Monday, February 11, 2008

The Perils of Semantic Annotation

One of the most challenging tasks a linguist can engage in is that of annotating natural language text for semantics. It is simultaneously interesting, tedious and tricky, which makes it altogether maddening. We perform this task for a variety of reasons. Sometimes to create training data for learning algorithms (which was a big topic of discussion at last year's NAACL HLT) or to explicate the semantics of events like the FrameNet project. Part of my dissertation is very FrameNet-like, so I do a lot of annotating (I will save my bile-filled hateful remarks about the general crappiness of annotator apps for another post).

Generally speaking, the annotator's task is to read naturally occurring sentences, then identify and tag the semantic roles of the participants involved in the particular event represented by the sentence. It would be easy if all of English was composed of sentences like "Bobby kicked the ball"; that would be sweet. "Bobby" is an AGENT, "the ball" is a PATIENT. Done. Let's move on. But that's not how real language works, is it?

In any case, I have been annotating sentences involving the verb "exclude" recently and I find it's a particularly challenging set. The BNC “exclude” sentence below was difficult to annotate because the exclude event is not clear about its participants:

The new Minister for Health, Dr Noel Browne, a dedicated reformer of the health services and much concerned in-particular with the eradication of tuberculosis in Ireland, modified the earlier bill to exclude the compulsion elements.

At first, I thought “Dr Noel Browne” was the agent doing the excluding, but then I realized it was the bill which excluded. But which bill?
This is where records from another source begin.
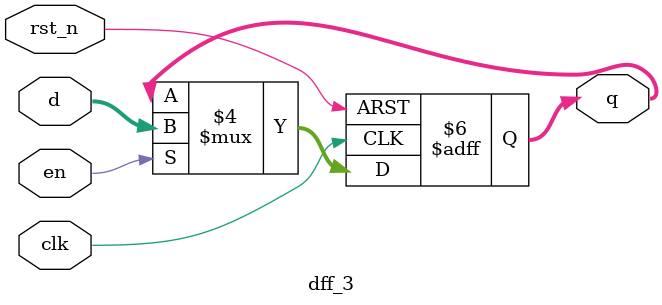
<source format=v>
module dff_3(q, d, en, rst_n, clk);
	input [2:0] d;
	input en, rst_n, clk;
	output reg [2:0] q;

	always @(posedge clk, negedge rst_n) begin
		if(rst_n == 1'b0)
			q <= 0;
		else begin
			if(en) q <= d;
			else q <= q;
		end
	end

endmodule

</source>
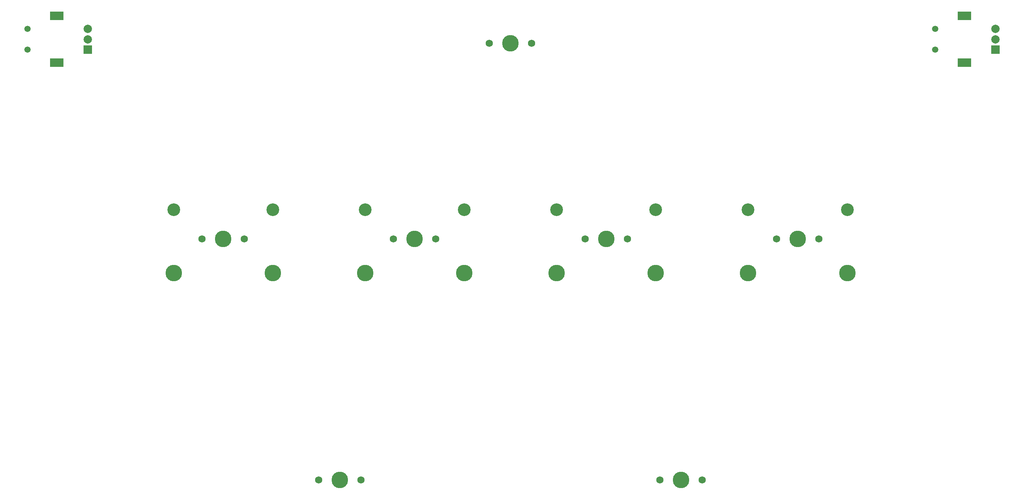
<source format=gbr>
%TF.GenerationSoftware,KiCad,Pcbnew,(5.1.9)-1*%
%TF.CreationDate,2021-02-02T18:21:00+08:00*%
%TF.ProjectId,Overdrive,4f766572-6472-4697-9665-2e6b69636164,rev?*%
%TF.SameCoordinates,Original*%
%TF.FileFunction,Soldermask,Top*%
%TF.FilePolarity,Negative*%
%FSLAX46Y46*%
G04 Gerber Fmt 4.6, Leading zero omitted, Abs format (unit mm)*
G04 Created by KiCad (PCBNEW (5.1.9)-1) date 2021-02-02 18:21:00*
%MOMM*%
%LPD*%
G01*
G04 APERTURE LIST*
%ADD10C,3.987800*%
%ADD11C,1.750000*%
%ADD12C,3.048000*%
%ADD13R,2.000000X2.000000*%
%ADD14C,2.000000*%
%ADD15R,3.200000X2.000000*%
%ADD16C,1.500000*%
G04 APERTURE END LIST*
D10*
%TO.C,START1*%
X131000000Y-23000000D03*
D11*
X125920000Y-23000000D03*
X136080000Y-23000000D03*
%TD*%
D10*
%TO.C,FX-R1*%
X172000000Y-128000000D03*
D11*
X166920000Y-128000000D03*
X177080000Y-128000000D03*
%TD*%
D10*
%TO.C,FX-L1*%
X90000000Y-128000000D03*
D11*
X84920000Y-128000000D03*
X95080000Y-128000000D03*
%TD*%
D10*
%TO.C,BT-D1*%
X200000000Y-70000000D03*
D11*
X194920000Y-70000000D03*
X205080000Y-70000000D03*
D12*
X188093750Y-63015000D03*
X211906250Y-63015000D03*
D10*
X188093750Y-78255000D03*
X211906250Y-78255000D03*
%TD*%
%TO.C,BT-C1*%
X154000000Y-70000000D03*
D11*
X148920000Y-70000000D03*
X159080000Y-70000000D03*
D12*
X142093750Y-63015000D03*
X165906250Y-63015000D03*
D10*
X142093750Y-78255000D03*
X165906250Y-78255000D03*
%TD*%
%TO.C,BT-B1*%
X108000000Y-70000000D03*
D11*
X102920000Y-70000000D03*
X113080000Y-70000000D03*
D12*
X96093750Y-63015000D03*
X119906250Y-63015000D03*
D10*
X96093750Y-78255000D03*
X119906250Y-78255000D03*
%TD*%
%TO.C,BT-A1*%
X62000000Y-70000000D03*
D11*
X56920000Y-70000000D03*
X67080000Y-70000000D03*
D12*
X50093750Y-63015000D03*
X73906250Y-63015000D03*
D10*
X50093750Y-78255000D03*
X73906250Y-78255000D03*
%TD*%
D13*
%TO.C,LASER-R1*%
X247500000Y-24500000D03*
D14*
X247500000Y-22000000D03*
X247500000Y-19500000D03*
D15*
X240000000Y-27600000D03*
X240000000Y-16400000D03*
D16*
X233000000Y-24500000D03*
X233000000Y-19500000D03*
%TD*%
D13*
%TO.C,LASER-L1*%
X29500000Y-24500000D03*
D14*
X29500000Y-22000000D03*
X29500000Y-19500000D03*
D15*
X22000000Y-27600000D03*
X22000000Y-16400000D03*
D16*
X15000000Y-24500000D03*
X15000000Y-19500000D03*
%TD*%
M02*

</source>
I concluded that “the earlier bill” is NOT participating in the exclude event because, logically, it must be the version of the bill that came AFTER the early one which did the excluding. So, this requires a presupposed later bill. So, should I annotate the good Dr. as the agent, or leave this participant alone (FrameNet's annotator app has the ability to mark an unexpressed element, and I believe this is exactly why, but I don't use their app). Also, it’s not clear if the “to” means “in order to” as a purpose statement. Is the bill explicitly, directly excluding, or was that simply the intent of the changes? If it’s indirect, that makes Dr. Noel a better candidate for the agent of exclusion.